Based in Inverness on Cape Breton Island, the company has always been dedicated to using drones to help customers do things that would be more difficult to do on the ground. The original team of Tim Stekkinger, Richard Van der Put, and Stephane Sogne had planned to use the drones to help search and rescue teams look for lost people. But the market proved difficult to commercialize — too small, too hard to develop revenue channels.

So they have been developing an agricultural product that can help farmers improve their yields by efficiently collecting data on what’s going on in their fields and responding before problems can occur. The company is now developing two commercial drones, and the first product, called Aweo, will be available next month.

 “When you have a flying platform equipped with multi-spectral cameras,” Stekkinger said in an interview at the company’s headquarters, “you can get a lot of data on the crops. It can help a farmer to optimize yield.”

SkySquirrel uses drones to hover over fields of crops using cameras to collect data on four areas: yield estimation, nitrogen stress, water stress and disease detection.
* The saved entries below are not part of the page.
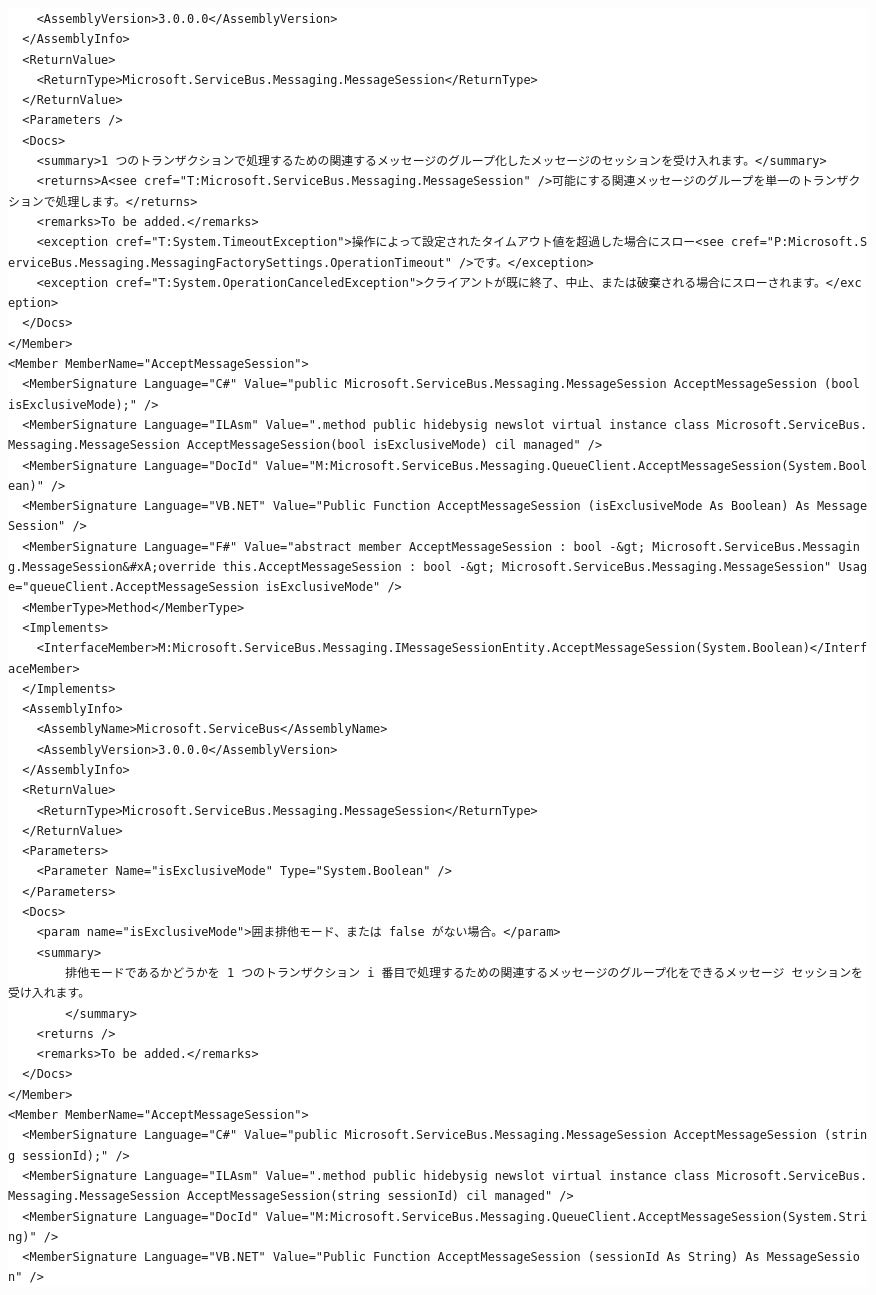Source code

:         <AssemblyVersion>3.0.0.0</AssemblyVersion>
      </AssemblyInfo>
      <ReturnValue>
        <ReturnType>Microsoft.ServiceBus.Messaging.MessageSession</ReturnType>
      </ReturnValue>
      <Parameters />
      <Docs>
        <summary>1 つのトランザクションで処理するための関連するメッセージのグループ化したメッセージのセッションを受け入れます。</summary>
        <returns>A<see cref="T:Microsoft.ServiceBus.Messaging.MessageSession" />可能にする関連メッセージのグループを単一のトランザクションで処理します。</returns>
        <remarks>To be added.</remarks>
        <exception cref="T:System.TimeoutException">操作によって設定されたタイムアウト値を超過した場合にスロー<see cref="P:Microsoft.ServiceBus.Messaging.MessagingFactorySettings.OperationTimeout" />です。</exception>
        <exception cref="T:System.OperationCanceledException">クライアントが既に終了、中止、または破棄される場合にスローされます。</exception>
      </Docs>
    </Member>
    <Member MemberName="AcceptMessageSession">
      <MemberSignature Language="C#" Value="public Microsoft.ServiceBus.Messaging.MessageSession AcceptMessageSession (bool isExclusiveMode);" />
      <MemberSignature Language="ILAsm" Value=".method public hidebysig newslot virtual instance class Microsoft.ServiceBus.Messaging.MessageSession AcceptMessageSession(bool isExclusiveMode) cil managed" />
      <MemberSignature Language="DocId" Value="M:Microsoft.ServiceBus.Messaging.QueueClient.AcceptMessageSession(System.Boolean)" />
      <MemberSignature Language="VB.NET" Value="Public Function AcceptMessageSession (isExclusiveMode As Boolean) As MessageSession" />
      <MemberSignature Language="F#" Value="abstract member AcceptMessageSession : bool -&gt; Microsoft.ServiceBus.Messaging.MessageSession&#xA;override this.AcceptMessageSession : bool -&gt; Microsoft.ServiceBus.Messaging.MessageSession" Usage="queueClient.AcceptMessageSession isExclusiveMode" />
      <MemberType>Method</MemberType>
      <Implements>
        <InterfaceMember>M:Microsoft.ServiceBus.Messaging.IMessageSessionEntity.AcceptMessageSession(System.Boolean)</InterfaceMember>
      </Implements>
      <AssemblyInfo>
        <AssemblyName>Microsoft.ServiceBus</AssemblyName>
        <AssemblyVersion>3.0.0.0</AssemblyVersion>
      </AssemblyInfo>
      <ReturnValue>
        <ReturnType>Microsoft.ServiceBus.Messaging.MessageSession</ReturnType>
      </ReturnValue>
      <Parameters>
        <Parameter Name="isExclusiveMode" Type="System.Boolean" />
      </Parameters>
      <Docs>
        <param name="isExclusiveMode">囲ま排他モード、または false がない場合。</param>
        <summary>
            排他モードであるかどうかを 1 つのトランザクション i 番目で処理するための関連するメッセージのグループ化をできるメッセージ セッションを受け入れます。
            </summary>
        <returns />
        <remarks>To be added.</remarks>
      </Docs>
    </Member>
    <Member MemberName="AcceptMessageSession">
      <MemberSignature Language="C#" Value="public Microsoft.ServiceBus.Messaging.MessageSession AcceptMessageSession (string sessionId);" />
      <MemberSignature Language="ILAsm" Value=".method public hidebysig newslot virtual instance class Microsoft.ServiceBus.Messaging.MessageSession AcceptMessageSession(string sessionId) cil managed" />
      <MemberSignature Language="DocId" Value="M:Microsoft.ServiceBus.Messaging.QueueClient.AcceptMessageSession(System.String)" />
      <MemberSignature Language="VB.NET" Value="Public Function AcceptMessageSession (sessionId As String) As MessageSession" />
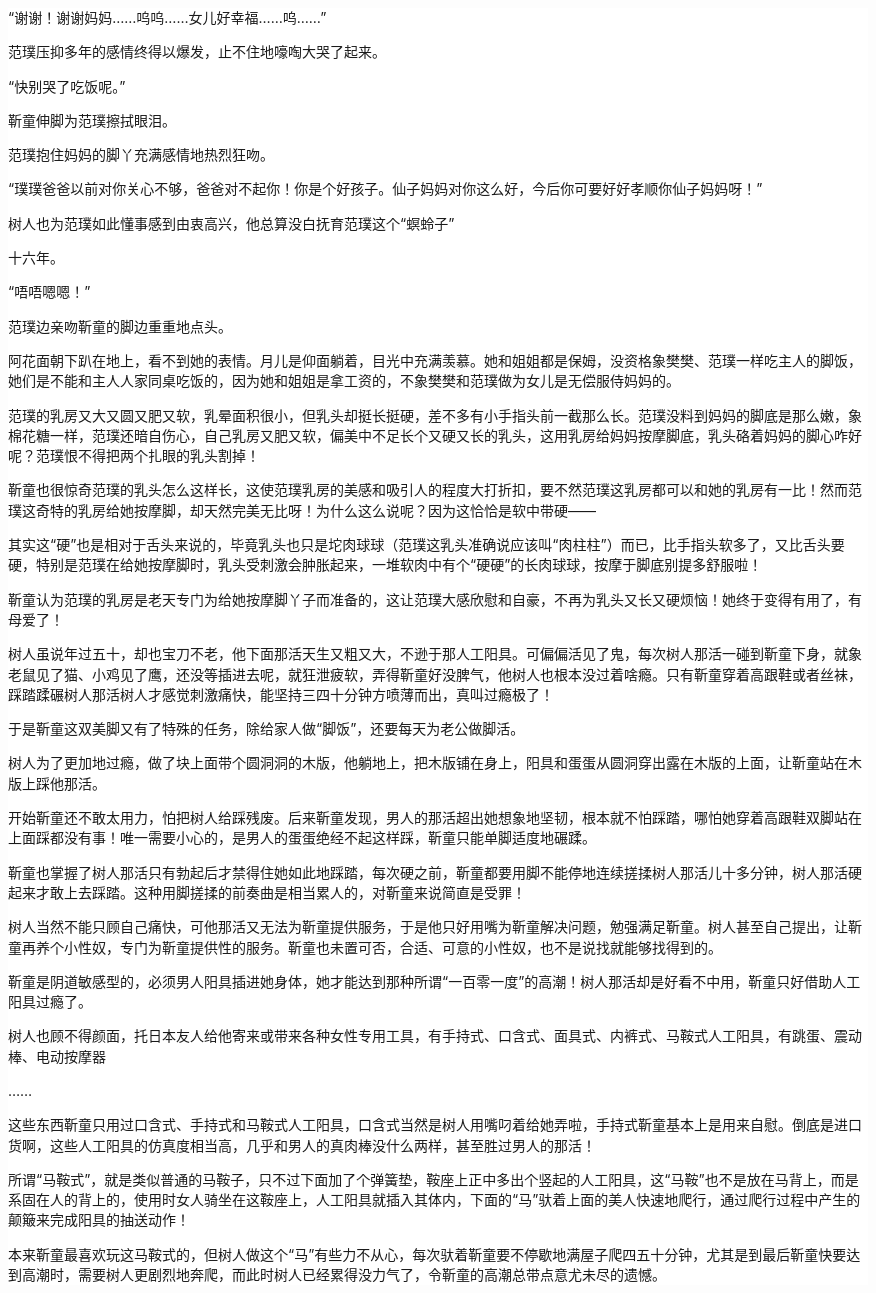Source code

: “谢谢！谢谢妈妈……呜呜……女儿好幸福……呜……”

范璞压抑多年的感情终得以爆发，止不住地嚎啕大哭了起来。

“快别哭了吃饭呢。”

靳童伸脚为范璞擦拭眼泪。

范璞抱住妈妈的脚丫充满感情地热烈狂吻。

“璞璞爸爸以前对你关心不够，爸爸对不起你！你是个好孩子。仙子妈妈对你这么好，今后你可要好好孝顺你仙子妈妈呀！”

树人也为范璞如此懂事感到由衷高兴，他总算没白抚育范璞这个“螟蛉子”

十六年。

“唔唔嗯嗯！”

范璞边亲吻靳童的脚边重重地点头。

阿花面朝下趴在地上，看不到她的表情。月儿是仰面躺着，目光中充满羡慕。她和姐姐都是保姆，没资格象樊樊、范璞一样吃主人的脚饭，她们是不能和主人人家同桌吃饭的，因为她和姐姐是拿工资的，不象樊樊和范璞做为女儿是无偿服侍妈妈的。

范璞的乳房又大又圆又肥又软，乳晕面积很小，但乳头却挺长挺硬，差不多有小手指头前一截那么长。范璞没料到妈妈的脚底是那么嫩，象棉花糖一样，范璞还暗自伤心，自己乳房又肥又软，偏美中不足长个又硬又长的乳头，这用乳房给妈妈按摩脚底，乳头硌着妈妈的脚心咋好呢？范璞恨不得把两个扎眼的乳头割掉！

靳童也很惊奇范璞的乳头怎么这样长，这使范璞乳房的美感和吸引人的程度大打折扣，要不然范璞这乳房都可以和她的乳房有一比！然而范璞这奇特的乳房给她按摩脚，却天然完美无比呀！为什么这么说呢？因为这恰恰是软中带硬——

其实这“硬”也是相对于舌头来说的，毕竟乳头也只是坨肉球球（范璞这乳头准确说应该叫“肉柱柱”）而已，比手指头软多了，又比舌头要硬，特别是范璞在给她按摩脚时，乳头受刺激会肿胀起来，一堆软肉中有个“硬硬”的长肉球球，按摩于脚底别提多舒服啦！

靳童认为范璞的乳房是老天专门为给她按摩脚丫子而准备的，这让范璞大感欣慰和自豪，不再为乳头又长又硬烦恼！她终于变得有用了，有母爱了！

树人虽说年过五十，却也宝刀不老，他下面那活天生又粗又大，不逊于那人工阳具。可偏偏活见了鬼，每次树人那活一碰到靳童下身，就象老鼠见了猫、小鸡见了鹰，还没等插进去呢，就狂泄疲软，弄得靳童好没脾气，他树人也根本没过着啥瘾。只有靳童穿着高跟鞋或者丝袜，踩踏蹂碾树人那活树人才感觉刺激痛快，能坚持三四十分钟方喷薄而出，真叫过瘾极了！

于是靳童这双美脚又有了特殊的任务，除给家人做“脚饭”，还要每天为老公做脚活。

树人为了更加地过瘾，做了块上面带个圆洞洞的木版，他躺地上，把木版铺在身上，阳具和蛋蛋从圆洞穿出露在木版的上面，让靳童站在木版上踩他那活。

开始靳童还不敢太用力，怕把树人给踩残废。后来靳童发现，男人的那活超出她想象地坚韧，根本就不怕踩踏，哪怕她穿着高跟鞋双脚站在上面踩都没有事！唯一需要小心的，是男人的蛋蛋绝经不起这样踩，靳童只能单脚适度地碾蹂。

靳童也掌握了树人那活只有勃起后才禁得住她如此地踩踏，每次硬之前，靳童都要用脚不能停地连续搓揉树人那活儿十多分钟，树人那活硬起来才敢上去踩踏。这种用脚搓揉的前奏曲是相当累人的，对靳童来说简直是受罪！

树人当然不能只顾自己痛快，可他那活又无法为靳童提供服务，于是他只好用嘴为靳童解决问题，勉强满足靳童。树人甚至自己提出，让靳童再养个小性奴，专门为靳童提供性的服务。靳童也未置可否，合适、可意的小性奴，也不是说找就能够找得到的。

靳童是阴道敏感型的，必须男人阳具插进她身体，她才能达到那种所谓“一百零一度”的高潮！树人那活却是好看不中用，靳童只好借助人工阳具过瘾了。

树人也顾不得颜面，托日本友人给他寄来或带来各种女性专用工具，有手持式、口含式、面具式、内裤式、马鞍式人工阳具，有跳蛋、震动棒、电动按摩器

……

这些东西靳童只用过口含式、手持式和马鞍式人工阳具，口含式当然是树人用嘴叼着给她弄啦，手持式靳童基本上是用来自慰。倒底是进口货啊，这些人工阳具的仿真度相当高，几乎和男人的真肉棒没什么两样，甚至胜过男人的那活！

所谓“马鞍式”，就是类似普通的马鞍子，只不过下面加了个弹簧垫，鞍座上正中多出个竖起的人工阳具，这“马鞍”也不是放在马背上，而是系固在人的背上的，使用时女人骑坐在这鞍座上，人工阳具就插入其体内，下面的“马”驮着上面的美人快速地爬行，通过爬行过程中产生的颠簸来完成阳具的抽送动作！

本来靳童最喜欢玩这马鞍式的，但树人做这个“马”有些力不从心，每次驮着靳童要不停歇地满屋子爬四五十分钟，尤其是到最后靳童快要达到高潮时，需要树人更剧烈地奔爬，而此时树人已经累得没力气了，令靳童的高潮总带点意尤未尽的遗憾。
This information can help farmers in several ways. For example, if farmers know early whether their crop will be big or small, and when it may ripen, they can line up the appropriate number of workers to pick it at the right time. By learning early whether there is too little or too much water or nitrogen in certain patches of a field, the farmer can make adjustments before it becomes a major problem.

 “What many farmers are very excited about is early disease detection because a disease can destroy a significant part of your crop,” said Stekkinger.

Drones are becoming more common in agriculture because of their efficiency in gathering data. Stekkinger said it could take six hours for a farmer to scout a 40-hectare field, but a SkySquirrel drone can do it in half an hour. The SkySquirrel team and another Atlantic Canadian startup working in the same field, Resson Aerospace of Fredericton, have been in contact to compare notes, said Stekkinger.

Agriculture is such a massive industry that the market could likely support a lot of these companies. Already, SkySquirrel has fielded inquiries from 20 countries from around the world and is working on a pilot program with academics in Greece. The company has eight full-time employees and one part-time worker and has raised two rounds of finance from angel investors.

The Inverness company is offering services outside of agriculture. Its web page highlights that it can mount cameras on drones and inspect structures such as transmission towers or wind turbines — hard-to-reach assemblies that require regular inspection and maintenance. But the focus, for now, is on agriculture.

 “It can save so much time for a farmer,” said Stekkinger, “and reduce farm inputs (such as fertilizer) by about 20 per cent, depending on the crop.”